Tracking is an art that humans have utilized to hunt animals across the globe for centuries. It may seem that in this grocery store age that tracking is a dead art, but that’s not so. People are still tracking; for fun, for research, and for sport. In your search for your first track book, you will be inundated with countless track books that all have their merits.


The basics: As you know, each animal leaves its individual mark (track or sign) when moving through a landscape. These marks are the trackers goal to find. Depending on your environment tracking can be incredibly difficult (hard surface terrain) or quite easy (fresh wintertime snow). By understanding how animals leave their marks, you will have an easier time discovering tracks and sign. For example, it is unlikely to find a coyote track on hard soil, but when the coyote crosses a stream he is likely to leave very clear prints in the muddy bank. Never forget that sign is not always on the ground. Study your entire surroundings- bear tracks on trees, antler scrapes on saplings, woodpecker holes in snags. Get yourself a track/sign book and start noticing the subtleties of nature.


Nature speaks to us.

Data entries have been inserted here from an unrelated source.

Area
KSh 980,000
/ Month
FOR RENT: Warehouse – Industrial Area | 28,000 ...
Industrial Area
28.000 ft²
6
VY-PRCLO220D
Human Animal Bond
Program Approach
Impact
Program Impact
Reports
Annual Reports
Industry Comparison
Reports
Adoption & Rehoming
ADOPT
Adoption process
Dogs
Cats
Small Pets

We need to relearn how to listen, how to see, how to move, how to smell, and most importantly, how to be.


Marten Tracks

Old Marten Track Pattern

In the picture to the left you can clearly see five digits and the weasel like pad. Weasels track pattern is quite distinctive; two tracks close together with one slightly in front of the other. When weasels bound in the snow they place their hind feet directly in the tracks the front feet made. This allows them to minimize energy costs while moving through the snow. The picture on the right clearly shows the bounding effect. Different weasels have different ranges of bounding lengths between tracks. Consult your track books.




Wolf Track


Wolves have an obvious large typical canid track. The track on the left is the size of my wife’s hand. Notice the size difference between the coyote track at the top of the picture on the left and the bottom wolf track. The only thing that a wolf’s track could be confused with is a large domestic dog. By evaluating your setting you could possibly decide if you are looking at a wolf track. In general, wild canid track patterns tend to run more or less straight, while domestic dogs tend to be all over the place, leaving tracks that show an animal who is careless with its energy expenses.